House debates
Monday, 8 February 2010
Questions without Notice
Hospitals
2:54 pm
Nicola Roxon (Gellibrand, Australian Labor Party, Minister for Health and Ageing) Share this | Hansard source
I welcome this opportunity and thank the member for Moreton for this question because he, as a member with very high demands in his electorate from the health system, will be very interested to be able to compare and contrast the record of the government’s investments in public hospitals with the record of the Leader of the Opposition as a former health minister who cannot pretend that he was not intimately involved in every decision and every legacy left by the Howard government in our health system. We have spent the last two years rebuilding, block by block, after not just four years of this Leader of the Opposition being the health minister but also 12 years of a Howard government which neglected the system.
I can understand why the public responds very badly when they are reminded of Mr Abbott’s time as the health minister because one of the things that people remember most about Mr Abbott is that he pulled a billion dollars out of our public hospitals and then spent the next four years blaming the states for everything that went wrong.

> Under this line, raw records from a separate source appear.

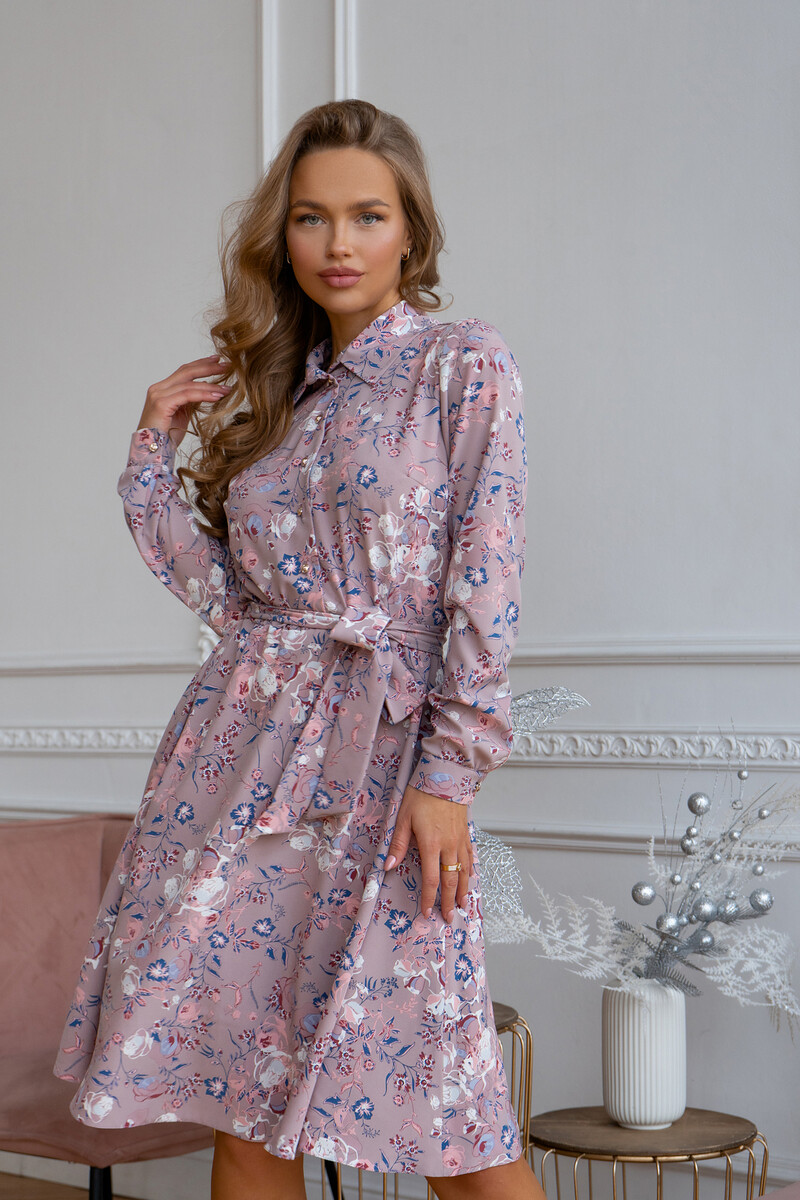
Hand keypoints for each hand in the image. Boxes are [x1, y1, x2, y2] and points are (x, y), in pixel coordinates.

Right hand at [137, 354, 232, 446]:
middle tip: (227, 365)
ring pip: (189, 384)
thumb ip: (190, 401)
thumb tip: (206, 390)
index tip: (217, 360)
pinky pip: (187, 395)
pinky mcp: (161, 404)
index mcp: (162, 390)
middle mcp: (158, 389)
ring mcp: (158, 395)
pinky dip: (204, 394)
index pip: (184, 372)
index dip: (201, 364)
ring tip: (227, 388)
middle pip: (186, 372)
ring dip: (211, 385)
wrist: (152, 452)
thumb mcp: (182, 415)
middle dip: (208, 367)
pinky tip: (217, 396)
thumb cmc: (166, 437)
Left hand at [384, 784, 473, 922]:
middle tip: (449, 918)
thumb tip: (388, 867)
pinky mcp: (466, 832)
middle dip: (450, 901)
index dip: (429, 898)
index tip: (428, 912)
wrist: (446, 774)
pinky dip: (471, 871)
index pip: (431, 879)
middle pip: (451, 880)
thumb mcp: (404, 817)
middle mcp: (449, 845)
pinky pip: (470, 857)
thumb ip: (398, 843)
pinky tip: (471, 878)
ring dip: (463, 890)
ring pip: (464, 871)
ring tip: (463, 905)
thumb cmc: (421, 794)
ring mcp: (460, 839)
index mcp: (431, 844)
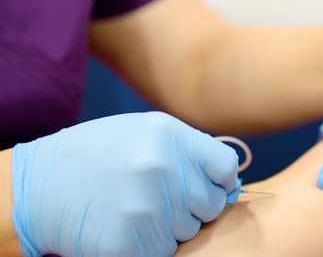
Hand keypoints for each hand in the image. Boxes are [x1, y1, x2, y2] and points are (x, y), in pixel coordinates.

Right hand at [11, 112, 239, 256]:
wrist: (40, 186)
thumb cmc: (98, 154)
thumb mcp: (144, 131)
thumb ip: (188, 149)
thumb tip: (229, 177)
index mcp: (169, 137)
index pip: (226, 167)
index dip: (220, 180)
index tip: (207, 184)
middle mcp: (162, 170)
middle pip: (211, 204)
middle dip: (194, 206)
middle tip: (161, 198)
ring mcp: (145, 209)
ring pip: (188, 231)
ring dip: (171, 227)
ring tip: (138, 209)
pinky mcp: (129, 243)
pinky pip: (163, 252)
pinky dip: (149, 246)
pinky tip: (126, 227)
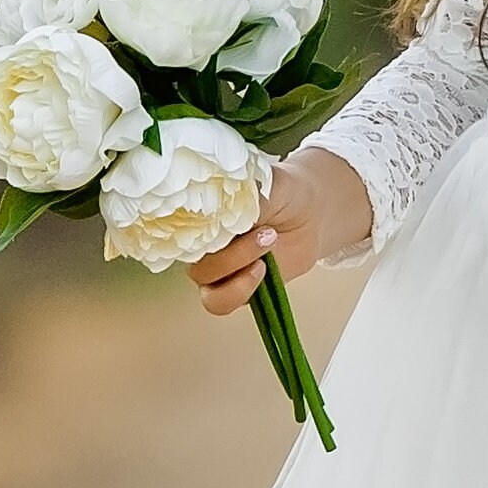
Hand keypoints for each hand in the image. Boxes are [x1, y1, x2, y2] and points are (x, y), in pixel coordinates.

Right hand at [187, 147, 372, 316]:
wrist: (312, 214)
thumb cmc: (286, 193)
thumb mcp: (270, 185)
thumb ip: (247, 195)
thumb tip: (227, 205)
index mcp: (200, 213)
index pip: (176, 226)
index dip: (190, 229)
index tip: (220, 222)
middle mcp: (201, 243)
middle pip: (195, 262)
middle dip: (230, 253)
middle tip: (266, 233)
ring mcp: (215, 269)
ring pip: (205, 285)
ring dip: (236, 272)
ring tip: (266, 254)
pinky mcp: (233, 288)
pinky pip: (222, 302)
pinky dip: (241, 290)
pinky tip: (263, 270)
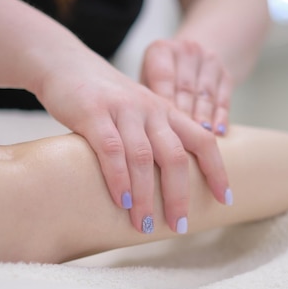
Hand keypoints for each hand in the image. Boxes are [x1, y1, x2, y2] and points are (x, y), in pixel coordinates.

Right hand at [31, 48, 230, 233]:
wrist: (64, 62)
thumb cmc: (104, 98)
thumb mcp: (138, 112)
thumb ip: (154, 137)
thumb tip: (169, 183)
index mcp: (166, 111)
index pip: (202, 141)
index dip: (217, 171)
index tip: (224, 200)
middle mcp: (150, 109)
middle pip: (175, 156)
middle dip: (179, 196)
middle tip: (178, 227)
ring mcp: (122, 110)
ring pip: (143, 158)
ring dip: (146, 196)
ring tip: (145, 225)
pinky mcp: (93, 113)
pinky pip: (111, 150)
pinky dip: (118, 178)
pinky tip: (121, 201)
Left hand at [140, 39, 232, 135]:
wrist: (190, 58)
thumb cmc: (160, 79)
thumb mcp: (147, 82)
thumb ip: (147, 102)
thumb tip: (145, 135)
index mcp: (161, 51)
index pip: (164, 78)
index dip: (166, 104)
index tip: (163, 129)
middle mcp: (186, 51)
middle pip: (186, 88)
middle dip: (184, 116)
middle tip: (180, 142)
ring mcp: (208, 60)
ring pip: (206, 94)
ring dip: (203, 118)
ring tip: (200, 139)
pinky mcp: (225, 74)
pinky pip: (223, 98)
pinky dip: (220, 117)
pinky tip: (218, 133)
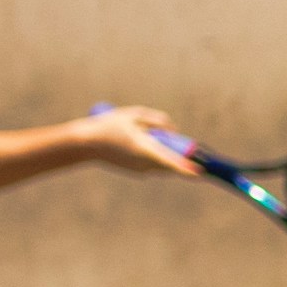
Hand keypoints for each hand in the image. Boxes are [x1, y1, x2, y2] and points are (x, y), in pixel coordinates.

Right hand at [79, 103, 195, 174]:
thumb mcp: (135, 114)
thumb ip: (158, 120)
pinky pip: (153, 163)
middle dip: (180, 154)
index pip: (170, 162)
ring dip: (166, 152)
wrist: (86, 143)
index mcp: (144, 150)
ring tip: (150, 136)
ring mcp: (140, 169)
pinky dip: (156, 155)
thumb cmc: (110, 125)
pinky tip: (143, 142)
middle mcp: (144, 164)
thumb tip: (174, 131)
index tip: (200, 172)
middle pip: (171, 162)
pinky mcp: (136, 171)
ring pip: (163, 163)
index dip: (186, 168)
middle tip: (185, 145)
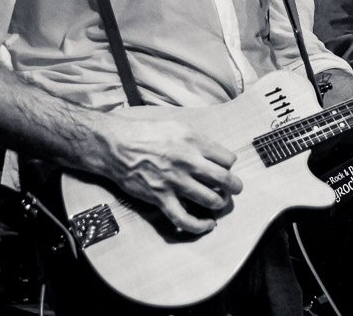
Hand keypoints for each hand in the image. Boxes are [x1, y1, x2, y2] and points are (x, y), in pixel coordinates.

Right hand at [98, 112, 242, 234]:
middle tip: (235, 188)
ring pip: (211, 199)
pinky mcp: (161, 198)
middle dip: (235, 186)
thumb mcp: (177, 126)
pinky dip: (199, 226)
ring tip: (220, 202)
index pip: (228, 159)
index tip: (225, 168)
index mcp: (194, 142)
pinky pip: (185, 219)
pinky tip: (207, 225)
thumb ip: (197, 140)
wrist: (117, 146)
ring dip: (220, 203)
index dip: (229, 165)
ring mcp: (175, 182)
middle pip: (225, 179)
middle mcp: (188, 162)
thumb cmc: (146, 133)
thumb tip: (214, 152)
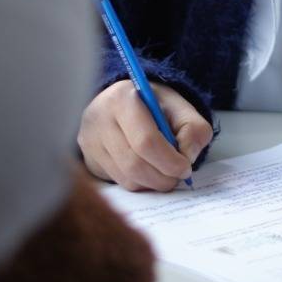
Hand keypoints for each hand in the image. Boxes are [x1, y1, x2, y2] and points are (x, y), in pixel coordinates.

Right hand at [78, 80, 212, 191]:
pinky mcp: (88, 159)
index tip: (185, 168)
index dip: (169, 161)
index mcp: (122, 98)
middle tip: (178, 176)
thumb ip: (194, 130)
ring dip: (152, 182)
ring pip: (126, 178)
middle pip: (134, 164)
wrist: (128, 104)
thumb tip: (186, 158)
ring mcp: (89, 140)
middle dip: (162, 177)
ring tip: (164, 172)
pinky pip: (118, 182)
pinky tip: (147, 170)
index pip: (145, 140)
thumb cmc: (156, 107)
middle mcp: (98, 118)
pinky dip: (139, 182)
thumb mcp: (182, 109)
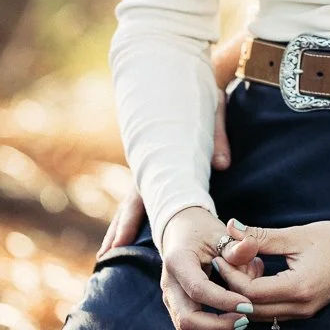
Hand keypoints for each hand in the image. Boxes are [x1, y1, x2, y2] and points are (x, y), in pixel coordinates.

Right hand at [97, 67, 233, 258]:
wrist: (196, 72)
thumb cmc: (206, 94)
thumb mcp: (214, 111)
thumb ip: (218, 138)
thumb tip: (223, 165)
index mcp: (163, 154)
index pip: (142, 194)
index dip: (130, 222)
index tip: (117, 246)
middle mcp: (154, 162)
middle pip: (132, 201)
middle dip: (119, 229)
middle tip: (106, 257)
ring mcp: (156, 162)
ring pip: (135, 197)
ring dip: (124, 222)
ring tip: (111, 251)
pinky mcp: (163, 160)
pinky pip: (147, 190)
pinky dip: (138, 210)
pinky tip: (134, 227)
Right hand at [159, 206, 264, 329]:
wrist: (181, 231)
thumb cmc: (202, 231)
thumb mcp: (219, 232)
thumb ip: (235, 245)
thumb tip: (251, 247)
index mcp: (178, 262)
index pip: (199, 290)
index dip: (224, 301)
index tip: (249, 304)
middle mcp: (169, 285)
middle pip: (188, 320)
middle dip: (219, 326)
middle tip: (245, 318)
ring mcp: (171, 300)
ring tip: (241, 322)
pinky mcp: (177, 309)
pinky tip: (232, 322)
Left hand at [212, 217, 329, 321]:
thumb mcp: (296, 235)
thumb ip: (261, 236)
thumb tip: (232, 229)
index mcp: (299, 288)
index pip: (251, 292)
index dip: (231, 276)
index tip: (221, 257)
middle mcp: (301, 307)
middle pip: (251, 309)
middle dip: (233, 288)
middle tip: (226, 263)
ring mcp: (304, 312)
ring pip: (260, 314)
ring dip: (244, 295)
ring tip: (242, 266)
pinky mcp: (305, 310)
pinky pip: (272, 312)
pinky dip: (258, 298)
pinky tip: (258, 274)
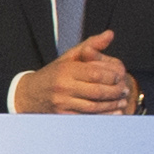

Compare and contrast ripping a billion dollars out of our hospitals to putting hundreds of millions of dollars into elective surgery and into emergency departments—billions of dollars into our public hospitals. This compare and contrast is a very easy thing to do.
Look at another thing that the Leader of the Opposition oversaw when he was the health minister: for all of the time that the Leader of the Opposition was the health minister the Howard government had a cap on the training places for GPs. This was despite the fact that 60 per cent of the country had a shortage of GPs. For four years as the health minister, Mr Abbott simply looked the other way and tried to pretend this was somebody else’s problem. We have already started to undo the damage caused by those years of neglect. We have increased the number of GP training places by 35 per cent. I am sure the public will want even more than that. We are taking action for things that the Leader of the Opposition neglected year after year after year.
Actually, it reminded me very much of a very familiar Monty Python script where it was fine to say that we have just cut off an arm as we rip a billion dollars out of our hospitals and we have cut off a leg as we have capped our GP training places, and the Leader of the Opposition just kept saying: ‘It’s only a flesh wound. Everything’s going to be fine; it’s just a flesh wound.’